┏━━

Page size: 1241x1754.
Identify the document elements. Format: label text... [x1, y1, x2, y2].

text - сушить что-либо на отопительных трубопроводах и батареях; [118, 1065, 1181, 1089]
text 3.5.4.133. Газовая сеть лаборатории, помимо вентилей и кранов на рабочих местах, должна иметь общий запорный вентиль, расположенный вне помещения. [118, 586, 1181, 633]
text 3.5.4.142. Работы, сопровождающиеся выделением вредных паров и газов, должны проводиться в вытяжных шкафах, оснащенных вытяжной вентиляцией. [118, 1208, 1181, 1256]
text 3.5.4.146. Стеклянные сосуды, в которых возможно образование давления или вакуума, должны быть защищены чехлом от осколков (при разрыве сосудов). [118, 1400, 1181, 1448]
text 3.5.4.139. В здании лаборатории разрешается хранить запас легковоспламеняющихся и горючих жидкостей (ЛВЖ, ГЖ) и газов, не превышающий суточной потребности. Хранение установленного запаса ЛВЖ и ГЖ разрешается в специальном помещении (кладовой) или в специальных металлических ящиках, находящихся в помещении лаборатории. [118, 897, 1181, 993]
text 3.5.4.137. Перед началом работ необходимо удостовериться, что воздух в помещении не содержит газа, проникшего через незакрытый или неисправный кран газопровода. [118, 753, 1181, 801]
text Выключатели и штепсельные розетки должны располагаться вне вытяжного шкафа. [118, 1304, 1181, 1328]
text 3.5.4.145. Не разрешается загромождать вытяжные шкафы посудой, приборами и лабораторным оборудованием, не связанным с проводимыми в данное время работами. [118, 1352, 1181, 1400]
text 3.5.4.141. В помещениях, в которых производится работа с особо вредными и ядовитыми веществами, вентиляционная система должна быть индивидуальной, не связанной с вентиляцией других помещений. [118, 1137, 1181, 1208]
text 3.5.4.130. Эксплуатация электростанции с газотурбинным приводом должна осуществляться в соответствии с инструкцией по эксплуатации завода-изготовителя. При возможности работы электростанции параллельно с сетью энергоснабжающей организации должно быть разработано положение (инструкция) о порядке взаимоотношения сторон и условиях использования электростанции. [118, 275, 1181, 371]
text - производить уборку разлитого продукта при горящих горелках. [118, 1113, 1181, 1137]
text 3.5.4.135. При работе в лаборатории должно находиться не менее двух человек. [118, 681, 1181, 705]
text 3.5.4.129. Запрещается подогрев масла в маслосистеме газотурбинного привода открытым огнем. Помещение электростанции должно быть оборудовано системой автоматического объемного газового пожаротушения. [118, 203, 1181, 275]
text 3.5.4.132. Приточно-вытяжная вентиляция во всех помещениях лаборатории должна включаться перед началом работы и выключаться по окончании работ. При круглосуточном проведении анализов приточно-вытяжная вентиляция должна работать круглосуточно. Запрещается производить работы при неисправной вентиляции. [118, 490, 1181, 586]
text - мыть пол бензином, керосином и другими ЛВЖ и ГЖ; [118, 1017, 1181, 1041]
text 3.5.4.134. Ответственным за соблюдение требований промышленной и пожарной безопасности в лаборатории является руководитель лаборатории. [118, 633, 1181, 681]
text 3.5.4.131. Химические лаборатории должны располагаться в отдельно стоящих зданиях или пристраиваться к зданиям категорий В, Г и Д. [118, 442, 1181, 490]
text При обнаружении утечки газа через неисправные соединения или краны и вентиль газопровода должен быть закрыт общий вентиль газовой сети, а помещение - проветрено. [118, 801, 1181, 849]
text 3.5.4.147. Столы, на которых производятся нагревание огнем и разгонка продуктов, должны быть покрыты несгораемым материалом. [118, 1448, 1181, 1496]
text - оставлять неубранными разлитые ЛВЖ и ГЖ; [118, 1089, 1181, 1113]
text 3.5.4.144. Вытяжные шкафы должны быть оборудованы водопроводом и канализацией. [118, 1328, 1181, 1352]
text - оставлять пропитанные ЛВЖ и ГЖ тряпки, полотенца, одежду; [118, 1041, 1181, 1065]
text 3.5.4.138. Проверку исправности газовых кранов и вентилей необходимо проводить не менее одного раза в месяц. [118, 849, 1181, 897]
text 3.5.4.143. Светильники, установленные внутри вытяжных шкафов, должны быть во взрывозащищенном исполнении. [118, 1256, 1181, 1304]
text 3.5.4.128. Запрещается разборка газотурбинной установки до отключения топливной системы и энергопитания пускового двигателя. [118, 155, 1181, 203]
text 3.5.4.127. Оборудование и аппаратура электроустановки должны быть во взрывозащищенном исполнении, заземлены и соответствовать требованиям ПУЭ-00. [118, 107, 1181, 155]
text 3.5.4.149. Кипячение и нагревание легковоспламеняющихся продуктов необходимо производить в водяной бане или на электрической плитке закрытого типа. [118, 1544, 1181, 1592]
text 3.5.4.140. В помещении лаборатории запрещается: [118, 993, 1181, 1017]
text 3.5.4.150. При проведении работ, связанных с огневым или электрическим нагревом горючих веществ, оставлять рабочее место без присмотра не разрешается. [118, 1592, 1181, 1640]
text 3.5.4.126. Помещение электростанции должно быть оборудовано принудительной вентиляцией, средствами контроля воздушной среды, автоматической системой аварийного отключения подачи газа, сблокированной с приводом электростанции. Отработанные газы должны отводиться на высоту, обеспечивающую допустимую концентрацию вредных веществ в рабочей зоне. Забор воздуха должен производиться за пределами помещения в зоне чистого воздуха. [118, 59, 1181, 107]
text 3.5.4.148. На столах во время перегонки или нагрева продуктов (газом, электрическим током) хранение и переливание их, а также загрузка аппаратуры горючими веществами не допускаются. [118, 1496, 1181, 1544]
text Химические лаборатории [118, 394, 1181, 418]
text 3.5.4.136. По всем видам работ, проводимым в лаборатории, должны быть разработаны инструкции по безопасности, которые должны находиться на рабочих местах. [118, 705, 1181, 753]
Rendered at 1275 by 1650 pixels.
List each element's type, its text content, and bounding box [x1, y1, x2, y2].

┗━━

Task prompt = Search the lines above for the string "время", then show every one that has it.

Response area =
text 3.5.4.145. Не разрешается загромождать вытяжные шкафы посудой, приборами и лабораторным оборудованием, не связанным с проводимыми в данное время работами. [118, 1352, 1181, 1400]
text 3.5.4.148. На столах во время перегонки или нагрева продуктов (газом, электрическим током) хранение и переливание их, а также загрузка аппаратуры горючими веществами не допускаются. [118, 1496, 1181, 1544]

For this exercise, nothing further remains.